*** Record extracts ***

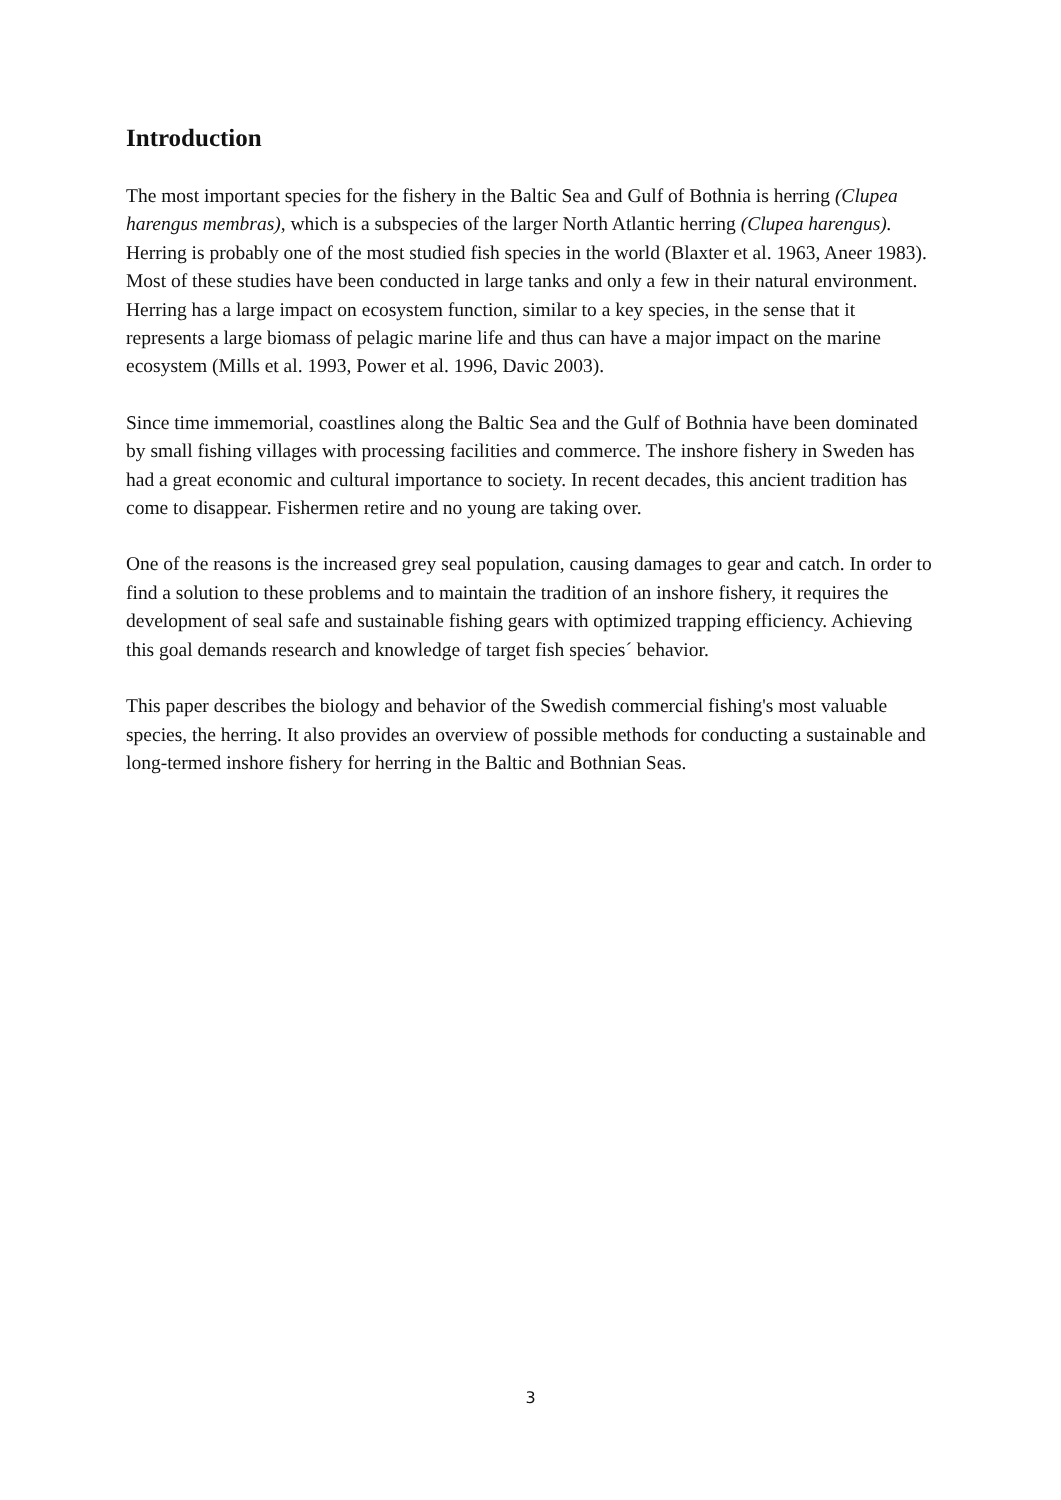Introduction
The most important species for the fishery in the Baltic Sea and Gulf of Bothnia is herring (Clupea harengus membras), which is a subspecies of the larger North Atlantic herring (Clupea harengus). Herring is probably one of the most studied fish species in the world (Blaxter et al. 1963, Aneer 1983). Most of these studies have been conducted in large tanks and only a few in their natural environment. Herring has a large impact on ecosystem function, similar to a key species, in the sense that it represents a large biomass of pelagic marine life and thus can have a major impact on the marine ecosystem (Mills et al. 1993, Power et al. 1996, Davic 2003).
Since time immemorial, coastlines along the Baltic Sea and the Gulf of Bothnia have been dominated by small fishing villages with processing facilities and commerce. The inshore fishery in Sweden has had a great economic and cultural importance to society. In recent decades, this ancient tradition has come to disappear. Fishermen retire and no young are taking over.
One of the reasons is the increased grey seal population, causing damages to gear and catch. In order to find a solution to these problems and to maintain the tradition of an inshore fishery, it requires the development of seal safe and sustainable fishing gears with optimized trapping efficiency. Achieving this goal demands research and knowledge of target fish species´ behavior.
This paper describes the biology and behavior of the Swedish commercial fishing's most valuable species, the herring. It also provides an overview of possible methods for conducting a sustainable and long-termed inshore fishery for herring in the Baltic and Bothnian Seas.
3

*** End of Record extracts ***
*** Record extracts ***

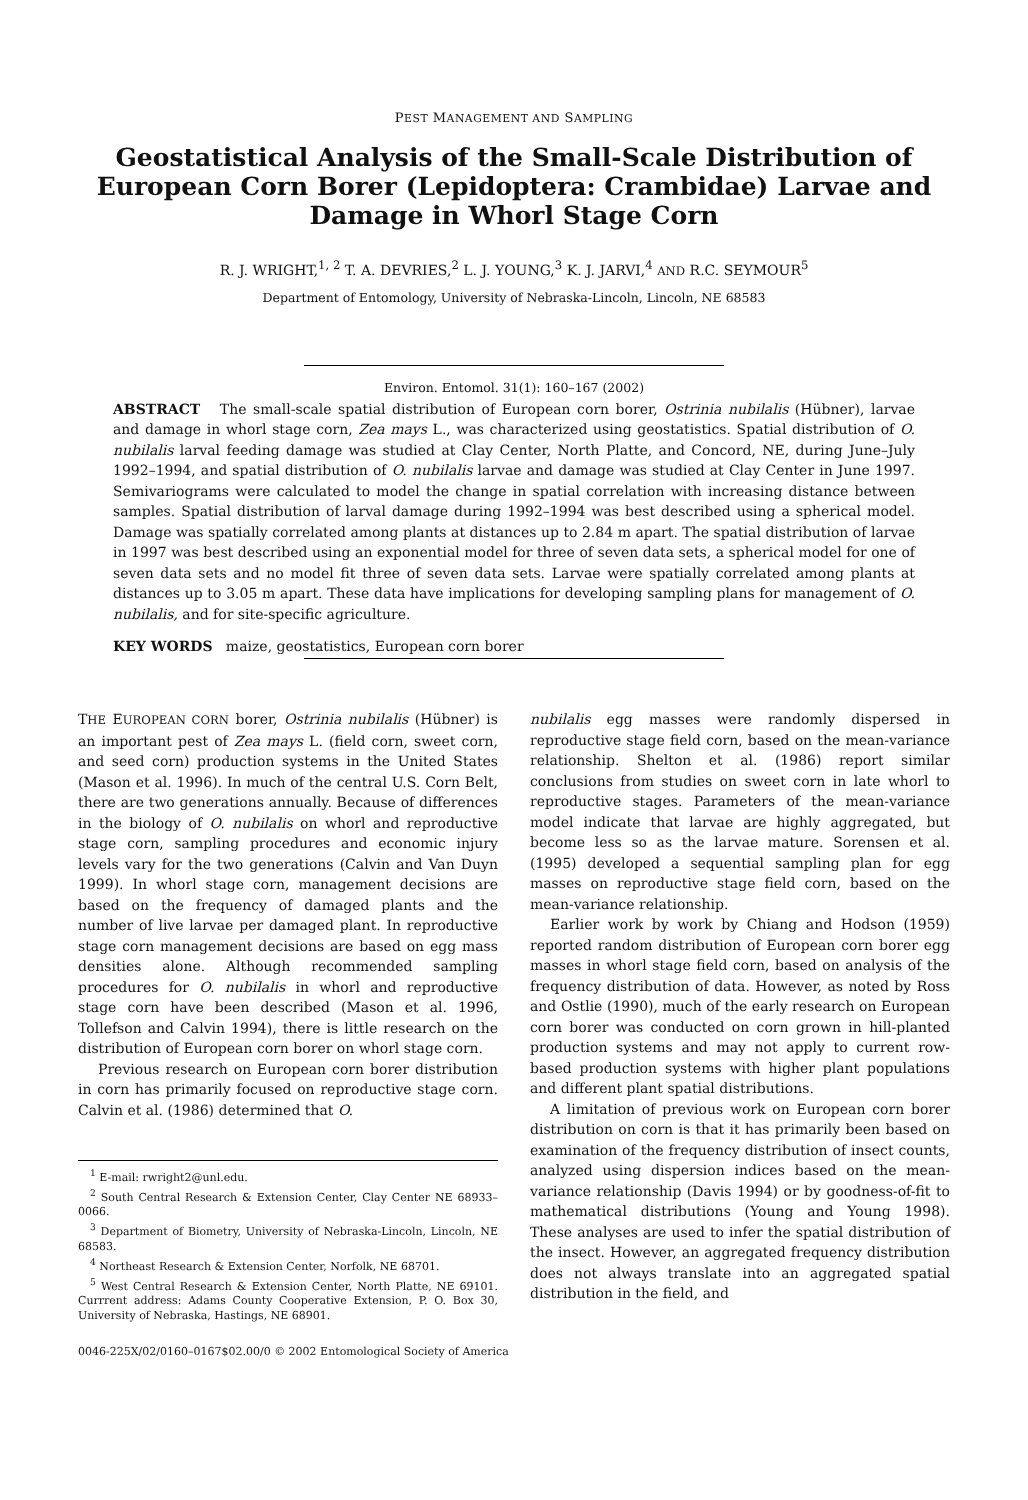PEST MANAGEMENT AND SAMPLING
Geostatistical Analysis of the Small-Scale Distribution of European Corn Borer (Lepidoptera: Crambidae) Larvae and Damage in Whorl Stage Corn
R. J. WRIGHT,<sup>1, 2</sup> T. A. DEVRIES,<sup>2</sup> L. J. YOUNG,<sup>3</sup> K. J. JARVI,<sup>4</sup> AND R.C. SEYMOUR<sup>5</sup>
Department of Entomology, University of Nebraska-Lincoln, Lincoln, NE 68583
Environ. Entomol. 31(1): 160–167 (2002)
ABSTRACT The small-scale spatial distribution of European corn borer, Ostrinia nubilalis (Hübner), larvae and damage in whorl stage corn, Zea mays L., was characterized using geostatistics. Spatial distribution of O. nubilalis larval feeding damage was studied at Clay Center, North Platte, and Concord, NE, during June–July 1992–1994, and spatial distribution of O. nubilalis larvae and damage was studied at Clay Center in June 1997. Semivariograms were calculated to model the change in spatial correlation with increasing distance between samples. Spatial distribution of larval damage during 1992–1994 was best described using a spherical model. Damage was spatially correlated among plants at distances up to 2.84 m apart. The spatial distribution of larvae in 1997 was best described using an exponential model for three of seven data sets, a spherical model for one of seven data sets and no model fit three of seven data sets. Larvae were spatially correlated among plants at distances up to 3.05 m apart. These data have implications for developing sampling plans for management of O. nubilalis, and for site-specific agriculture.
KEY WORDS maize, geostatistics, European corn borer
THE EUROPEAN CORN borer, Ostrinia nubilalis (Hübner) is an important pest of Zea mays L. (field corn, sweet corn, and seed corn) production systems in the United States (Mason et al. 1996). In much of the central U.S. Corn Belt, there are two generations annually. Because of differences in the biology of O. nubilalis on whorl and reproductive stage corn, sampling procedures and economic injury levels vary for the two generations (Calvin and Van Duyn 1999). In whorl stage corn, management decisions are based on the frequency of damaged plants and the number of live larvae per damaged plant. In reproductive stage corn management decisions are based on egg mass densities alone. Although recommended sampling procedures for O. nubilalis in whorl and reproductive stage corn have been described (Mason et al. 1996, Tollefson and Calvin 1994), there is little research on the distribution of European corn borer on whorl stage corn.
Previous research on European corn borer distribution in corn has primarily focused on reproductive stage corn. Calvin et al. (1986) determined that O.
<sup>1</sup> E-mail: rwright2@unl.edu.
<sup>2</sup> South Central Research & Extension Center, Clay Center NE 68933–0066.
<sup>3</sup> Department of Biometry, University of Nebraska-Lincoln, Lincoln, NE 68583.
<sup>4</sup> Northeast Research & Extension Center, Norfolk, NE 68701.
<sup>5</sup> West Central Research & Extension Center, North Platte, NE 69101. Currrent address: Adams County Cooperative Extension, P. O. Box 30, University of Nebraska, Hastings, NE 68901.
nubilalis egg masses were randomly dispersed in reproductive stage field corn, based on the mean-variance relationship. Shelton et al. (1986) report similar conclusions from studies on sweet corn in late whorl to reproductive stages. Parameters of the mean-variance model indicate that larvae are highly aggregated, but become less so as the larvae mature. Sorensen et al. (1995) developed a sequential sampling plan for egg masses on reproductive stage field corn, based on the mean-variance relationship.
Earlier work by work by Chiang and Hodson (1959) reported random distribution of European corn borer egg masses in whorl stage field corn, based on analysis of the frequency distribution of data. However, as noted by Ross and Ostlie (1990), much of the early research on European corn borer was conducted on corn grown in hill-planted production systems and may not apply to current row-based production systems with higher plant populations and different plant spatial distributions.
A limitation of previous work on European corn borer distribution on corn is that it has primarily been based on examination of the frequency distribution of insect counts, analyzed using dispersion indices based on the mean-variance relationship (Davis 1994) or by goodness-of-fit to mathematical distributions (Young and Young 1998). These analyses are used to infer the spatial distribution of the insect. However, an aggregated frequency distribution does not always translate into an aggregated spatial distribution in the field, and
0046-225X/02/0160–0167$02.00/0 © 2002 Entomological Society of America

*** End of Record extracts ***

#### Action item
The lines to copy exactly start with the line above that has "Introduction" and go on through the line that has "Since time immemorial, coastlines"; please include both, add nothing else, and omit the pictures.

#### Result for this task
Introduction
The most important species for the fishery in the Baltic Sea and Gulf of Bothnia is herring (Clupea harengus membras), which is a subspecies of the larger North Atlantic herring (Clupea harengus). Herring is probably one of the most studied fish species in the world (Blaxter et al. 1963, Aneer 1983). Most of these studies have been conducted in large tanks and only a few in their natural environment. Herring has a large impact on ecosystem function, similar to a key species, in the sense that it represents a large biomass of pelagic marine life and thus can have a major impact on the marine ecosystem (Mills et al. 1993, Power et al. 1996, Davic 2003).
Since time immemorial, coastlines along the Baltic Sea and the Gulf of Bothnia have been dominated by small fishing villages with processing facilities and commerce. The inshore fishery in Sweden has had a great economic and cultural importance to society. In recent decades, this ancient tradition has come to disappear. Fishermen retire and no young are taking over.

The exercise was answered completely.